In the second chapter of his lively and passionate jeremiad against mundanity in contemporary English-language theatre, Theatre of the Unimpressed, Jordan Tannahill compares the experience of a bad play to a failed orgy he once organized. “A lackluster orgy suffers from all the same problems as boring theatre,” he reasons. “People go through the motions, they do what’s expected, they make the sounds they’re supposed to make, but it’s really not as surprising or exhilarating as you hope or imagine it will be.”
His choice of analogy suggests that Tannahill has a lower tolerance for boredom than many of us do. The deadpan sincerity with which he delivers it makes it difficult not to like him, or to want to hear what he has to say, even if your relationship with theatre has, like mine over the years, run the gamut from fist-pumping enthusiasm to outright indifference.
Twenty-seven-year-old Tannahill is a Governor General’s Award-winning playwright and theatre director who co-runs, with his ex-boyfriend, William Ellis, the experimental performance space Videofag out of a tiny storefront in Toronto’s Kensington Market. Tannahill quite literally lives and breathes theatre: Videofag is also his and Ellis’ home. “It’s not unusual for Will and I to emerge from the shower in towels to finds a cluster of actors making tea for their rehearsal, or doing a wig-fitting in our bedroom, or running lines on our couch,” he writes with barely contained pride.

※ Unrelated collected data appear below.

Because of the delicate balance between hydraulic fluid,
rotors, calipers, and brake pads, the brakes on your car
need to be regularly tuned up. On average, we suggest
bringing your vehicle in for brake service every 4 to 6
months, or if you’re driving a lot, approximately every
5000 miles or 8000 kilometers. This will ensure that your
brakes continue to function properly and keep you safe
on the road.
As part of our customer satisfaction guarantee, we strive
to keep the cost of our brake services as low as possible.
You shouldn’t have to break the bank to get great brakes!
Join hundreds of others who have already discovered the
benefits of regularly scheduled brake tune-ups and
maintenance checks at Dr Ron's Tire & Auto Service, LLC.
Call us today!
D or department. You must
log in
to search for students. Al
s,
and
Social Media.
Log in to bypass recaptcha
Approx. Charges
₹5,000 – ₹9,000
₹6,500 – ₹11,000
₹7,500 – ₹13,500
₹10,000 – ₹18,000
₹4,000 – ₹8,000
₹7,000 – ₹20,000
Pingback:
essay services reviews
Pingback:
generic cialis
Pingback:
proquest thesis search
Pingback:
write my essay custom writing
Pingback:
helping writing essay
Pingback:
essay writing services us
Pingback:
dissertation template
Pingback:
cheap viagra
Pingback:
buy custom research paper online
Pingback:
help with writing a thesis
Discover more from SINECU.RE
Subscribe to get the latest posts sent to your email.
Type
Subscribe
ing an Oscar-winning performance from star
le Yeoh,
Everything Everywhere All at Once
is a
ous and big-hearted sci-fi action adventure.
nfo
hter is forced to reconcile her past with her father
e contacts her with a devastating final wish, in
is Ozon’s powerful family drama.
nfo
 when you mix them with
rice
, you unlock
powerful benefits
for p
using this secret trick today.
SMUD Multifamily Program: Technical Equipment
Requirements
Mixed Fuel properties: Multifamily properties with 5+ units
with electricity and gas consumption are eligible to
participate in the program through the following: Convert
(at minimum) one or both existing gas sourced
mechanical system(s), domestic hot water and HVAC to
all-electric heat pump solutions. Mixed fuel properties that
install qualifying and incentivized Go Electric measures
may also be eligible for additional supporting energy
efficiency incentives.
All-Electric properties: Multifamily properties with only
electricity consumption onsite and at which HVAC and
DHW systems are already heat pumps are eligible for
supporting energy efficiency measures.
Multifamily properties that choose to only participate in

In getting to the root of why theatre so often defaults to the lackluster, Tannahill combines his personal observations with a series of informal interviews he conducted over the course of a year with people connected, in various capacities and countries, to theatre. Instead of spending his time finger pointing—who really needs to be reminded what a bad play looks like?—he focuses on tangibles. Theatre’s endemic risk-aversion has, in Tannahill’s view, many graspable causes, from subscriber-based models that frown on experimentation to audiences that are disproportionately Caucasian, middle-aged and middle-class, to the necessity of getting bums in seats to pay venues’ heating bills. By way of counterpoint, Tannahill peppers the book with fascinating, detailed examples of recent theatre that has successfully and inspiringly defied genre and convention.
Though dullness is a blight to which no art is immune, Tannahill argues plausibly that people are less likely to return to the theatre after a bad experience than to a concert hall or art gallery. Many factors make theatre unique, including, alas, the suffocating sense of entrapment one feels while enduring a terrible play; a feeling heightened by the knowledge that one can only extract oneself through a showy disruption of both audience and performers. And where technology gives us regular access to the world’s best film, art and music, what theatre we see is necessarily limited to the offerings of local practitioners, only a fraction of which will be, Tannahill notes, of international calibre.
Theatre’s refusal to countenance the possibility of failure has ensured the ongoing primacy of the so-called Well-Made Play, whose predictable, realist formula was developed by the French playwright Eugène Scribe, who sounds like a kind of 18th century Aaron Spelling. Epitomized by crowd-pleasers like Driving Miss Daisy, the Well-Made Play is, in Tannahill’s words, one “in which nothing surprising can occur because its intent is so legible.”
Just as the invention of photography brought the need for high realism in painting into question, the advent of screen-based mediums, with their unparalleled ability to perform close-ups and establish setting, should have freed theatre from the slavish need for verisimilitude, yet the standard realist approach in theatre persists.
Surely the most remarkable example of a once-insipid entertainment medium reinventing itself is one of the most accessible: television. Had you told someone watching the “idiot tube” in the 1970s and 80s, when it was at its most abjectly formulaic, that it would one day assume the patina of high art, he or she would have laughed to the end of the next commercial break. If having cable can lose its stigma, Tannahill is surely justified in expecting that new and vital life can be breathed back into one of the most enduring and protean of art forms.